I manage to find how position and ADP constraints are handled  
by constraint objects featuring methods to return the independent  
variables and the gradient with respect to them. Then cctbx/cctbx/
examples/structure_factor_derivatives_4.py shows how those features  
can be used. Would Hydrogen geometry constraint be best handled by  
mimicking those special positions constraint?

I am not sure. The handling of hydrogens seems more complicated than
dealing with the constraints due to symmetry. I just had a quick look
at the SHELX manual. I see many special cases.

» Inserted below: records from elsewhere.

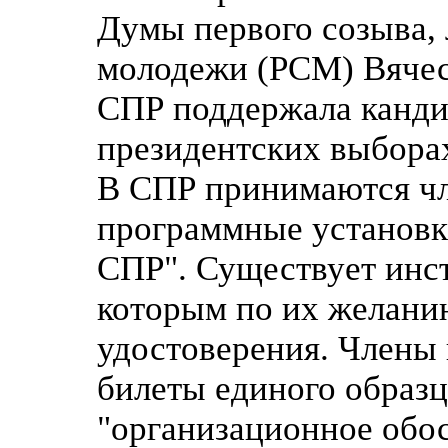
Думы первого созыва, 
молодежи (РСМ) Вячес
СПР поддержала канди
президентских выбора
В СПР принимаются чл
программные установк
СПР". Существует инс
которым по их желани
удостоверения. Члены
билеты единого образц
"организационное обо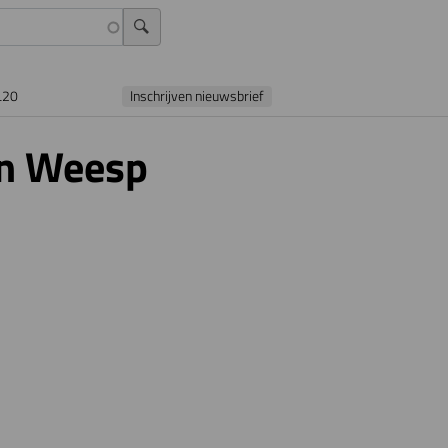
L20
Inschrijven nieuwsbrief
in Weesp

Aplenty indeed. Right. Let me precise my question then. The two classes dealing with position and ADP symmetry constraints feature the same methods:
- n_independent_params
- independent_params
- all_params
- independent_gradients
- independent_curvatures
- gradient_sum_matrix

I was trying to figure out whether this interface would be sufficient and/or necessary for the Hydrogen geometry constraints. I am not quite sure I understand what is gradient_sum_matrix exactly in fact. 

If I had a chance to work on this, I'd start with a Python script
emulating some of the cases handled by SHELX, refining a few small
structures. After getting a few concrete examples to work, I'd try to
generalize the procedures for handling the special cases. I'd switch to
C++ only after having fully conquered the math and the bookkeeping in
Python, and being sure about the final interfaces.

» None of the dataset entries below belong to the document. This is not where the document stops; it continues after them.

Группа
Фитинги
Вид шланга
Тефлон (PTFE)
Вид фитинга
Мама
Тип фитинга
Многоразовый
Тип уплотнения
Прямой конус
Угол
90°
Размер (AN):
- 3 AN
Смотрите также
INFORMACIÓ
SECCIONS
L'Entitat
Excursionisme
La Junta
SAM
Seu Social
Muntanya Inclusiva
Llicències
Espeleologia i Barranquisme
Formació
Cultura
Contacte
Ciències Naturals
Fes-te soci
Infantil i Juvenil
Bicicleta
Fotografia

It is the philosophy of the cctbx, isn't it? You have constructed the cctbx so as to use it as Python library, relegating C++ to some sort of assembly language for efficiency. The lack of abstraction in the C++ code of the cctbx (hardly any inheritance, no advanced genericity) would require wrapping a lot of the cctbx classes behind proxies inheriting from abstract types. A typical example for me are those classes dealing with position constraints and ADP constraints. They are unrelated in C++, cctbx::sgtbx::site_constraints and cctbx::sgtbx::tensor_rank_2::constraints, although they have both have the same member functions listed above. Of course, from Python, it does not matter, thanks to duck typing: if two objects answer the same method calls, then they are by all practical means of the same type.

To implement the core refinement, I'd copy and modify
cctbx/cctbx/xray/minimization.py. See also
phenix/phenix/substructure/hyss/minimization.py, which you can find
in the CCI Apps bundle (http://phenix-online.org/download/cci_apps/).

I have already started to study the former. Thanks for pointing out the latter. 

Hope this helps. As you can tell, I am not an expert in constrained
hydrogen refinement, but I'm very interested in seeing such algorithms
in the cctbx (we'd probably want to use them in phenix.refine). Let me
know if you feel I can do something to help out.

Our group would be more than happy to contribute them to the cctbx since we absolutely need them for our project.